Nick Gillespie has a good interview with Eugene Volokh of the famed law blog The Volokh Conspiracy.
Among the most interesting highlights are his discussion of the cake baker and anti-discrimination laws. Volokh makes the important distinction between whether a law is right by libertarian, that is, pro-freedom, standards and whether a law is constitutional. He points out that the constitutional screen for laws has wider holes in it that the libertarian screen. (These are my words for his thoughts.) I need to keep reminding myself that. Of course, as a legal scholar who teaches, I assume, constitutional law, his instinct is always to go to whether the law is constitutional, not whether the law is right.

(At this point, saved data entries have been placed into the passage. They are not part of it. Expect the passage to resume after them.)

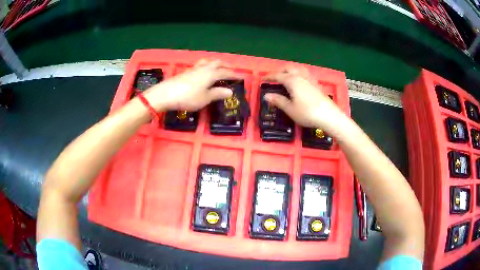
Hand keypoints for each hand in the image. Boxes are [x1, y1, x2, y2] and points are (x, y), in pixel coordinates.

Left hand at [143, 59, 241, 110]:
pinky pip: (200, 65)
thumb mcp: (205, 98)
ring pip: (207, 62)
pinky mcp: (186, 72)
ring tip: (218, 66)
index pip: (225, 73)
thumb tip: (230, 91)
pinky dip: (206, 65)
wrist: (166, 94)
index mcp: (211, 74)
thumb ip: (217, 93)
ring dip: (215, 63)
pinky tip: (203, 71)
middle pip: (217, 63)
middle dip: (225, 65)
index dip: (233, 75)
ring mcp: (194, 69)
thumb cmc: (188, 97)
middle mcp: (204, 69)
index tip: (240, 77)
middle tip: (231, 68)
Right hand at [263, 67, 344, 131]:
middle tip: (275, 78)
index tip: (262, 79)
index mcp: (292, 80)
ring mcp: (310, 79)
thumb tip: (266, 95)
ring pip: (298, 69)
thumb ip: (278, 101)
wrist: (329, 116)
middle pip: (289, 68)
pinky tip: (300, 82)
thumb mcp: (290, 109)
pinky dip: (299, 74)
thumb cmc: (307, 113)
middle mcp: (301, 76)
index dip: (269, 76)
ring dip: (290, 71)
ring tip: (287, 78)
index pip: (278, 75)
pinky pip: (305, 74)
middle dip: (280, 71)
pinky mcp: (317, 84)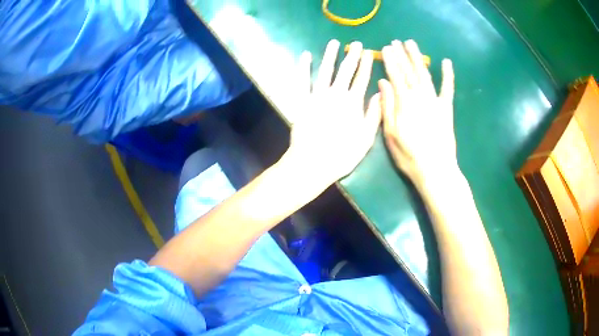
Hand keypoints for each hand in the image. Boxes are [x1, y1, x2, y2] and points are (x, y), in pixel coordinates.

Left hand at [284, 40, 381, 186]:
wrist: (313, 162)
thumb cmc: (342, 154)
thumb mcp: (366, 139)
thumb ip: (374, 115)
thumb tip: (380, 95)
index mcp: (353, 103)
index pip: (362, 79)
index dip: (366, 65)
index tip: (369, 53)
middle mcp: (336, 94)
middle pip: (346, 70)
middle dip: (352, 56)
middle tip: (356, 44)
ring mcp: (317, 96)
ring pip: (325, 70)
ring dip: (330, 55)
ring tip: (334, 43)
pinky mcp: (301, 101)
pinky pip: (302, 81)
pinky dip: (303, 67)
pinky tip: (305, 56)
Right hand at [379, 40, 456, 182]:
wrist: (435, 169)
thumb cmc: (409, 155)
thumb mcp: (390, 133)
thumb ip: (387, 106)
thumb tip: (383, 83)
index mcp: (404, 102)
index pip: (395, 76)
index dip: (390, 61)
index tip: (385, 48)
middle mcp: (419, 96)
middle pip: (409, 71)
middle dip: (402, 55)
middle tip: (397, 42)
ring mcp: (435, 101)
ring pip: (425, 74)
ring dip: (418, 58)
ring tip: (412, 44)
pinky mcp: (446, 109)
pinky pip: (448, 88)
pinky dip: (448, 75)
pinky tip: (446, 62)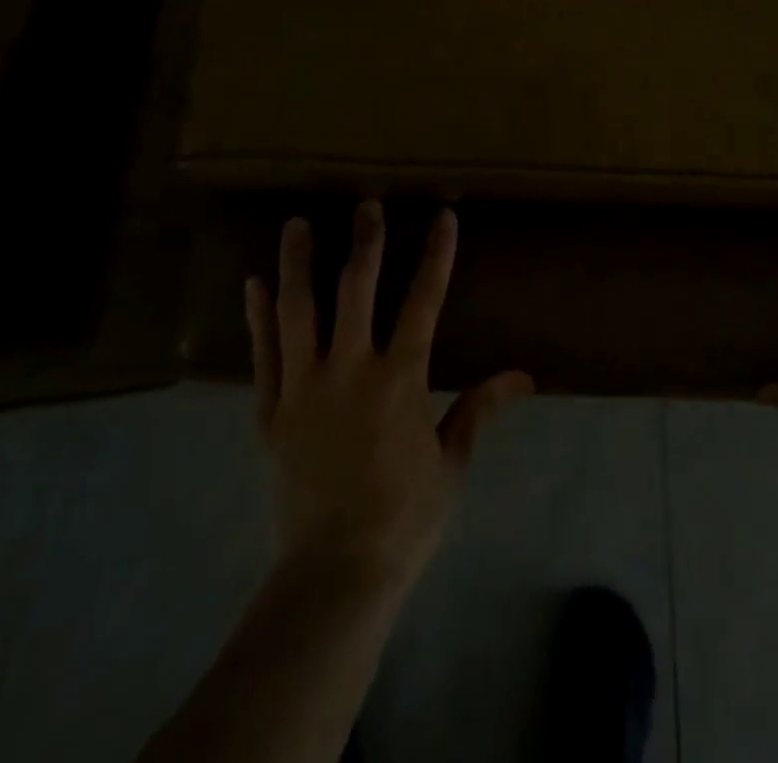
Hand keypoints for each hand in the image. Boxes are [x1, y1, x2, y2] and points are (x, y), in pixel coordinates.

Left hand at [246, 201, 533, 594]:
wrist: (334, 573)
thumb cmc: (404, 516)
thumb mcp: (451, 461)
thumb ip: (479, 408)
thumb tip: (524, 377)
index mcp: (401, 378)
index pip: (424, 301)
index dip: (437, 255)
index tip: (443, 216)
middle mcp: (351, 369)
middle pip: (356, 290)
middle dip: (365, 243)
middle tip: (366, 204)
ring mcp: (304, 388)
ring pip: (299, 311)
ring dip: (299, 264)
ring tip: (297, 224)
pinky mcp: (272, 412)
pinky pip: (263, 355)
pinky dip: (258, 317)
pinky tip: (253, 284)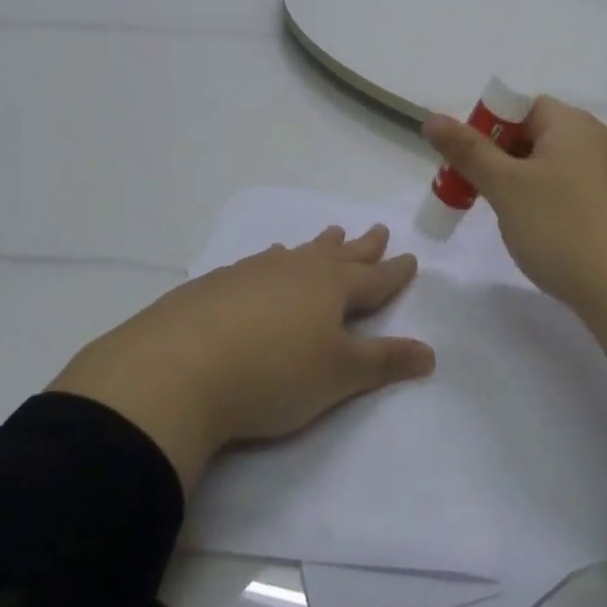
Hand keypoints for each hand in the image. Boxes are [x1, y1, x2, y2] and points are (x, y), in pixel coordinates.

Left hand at [48, 225, 434, 491]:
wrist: (176, 369)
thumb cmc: (272, 374)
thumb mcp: (338, 376)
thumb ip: (384, 362)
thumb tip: (430, 352)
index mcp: (331, 288)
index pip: (373, 278)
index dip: (394, 272)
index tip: (410, 257)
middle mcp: (295, 270)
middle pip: (338, 254)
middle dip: (361, 246)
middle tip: (377, 230)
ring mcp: (253, 272)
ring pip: (296, 253)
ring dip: (317, 246)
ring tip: (328, 236)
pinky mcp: (215, 285)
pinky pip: (259, 264)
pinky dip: (274, 262)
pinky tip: (264, 265)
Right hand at [423, 97, 606, 357]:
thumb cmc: (562, 228)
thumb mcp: (506, 187)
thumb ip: (468, 151)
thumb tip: (433, 118)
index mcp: (572, 123)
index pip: (521, 107)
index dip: (489, 129)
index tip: (470, 165)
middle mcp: (599, 139)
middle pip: (538, 136)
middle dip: (503, 161)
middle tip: (481, 195)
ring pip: (556, 167)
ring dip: (526, 186)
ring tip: (512, 221)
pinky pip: (577, 192)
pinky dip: (554, 205)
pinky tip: (546, 237)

I wish Nick Gillespie or whoever wrote up the brief intro had kept that in mind. The writeup says:
In a wide-ranging interview about The Volokh Conspiracy, Volokh discussed the site's aims, why he thinks the government is sometimes right to force business owners to serve customers they don't like
But Volokh didn't even address the issue of whether it's right. His argument was solely about whether the constitution allows such laws, not about whether the government is right in having such laws.
The other most interesting parts, near the end, are on what he sees as Trump's largely first-rate picks for federal judges and his point that the Supreme Court does not have as much effect on policy as many people think.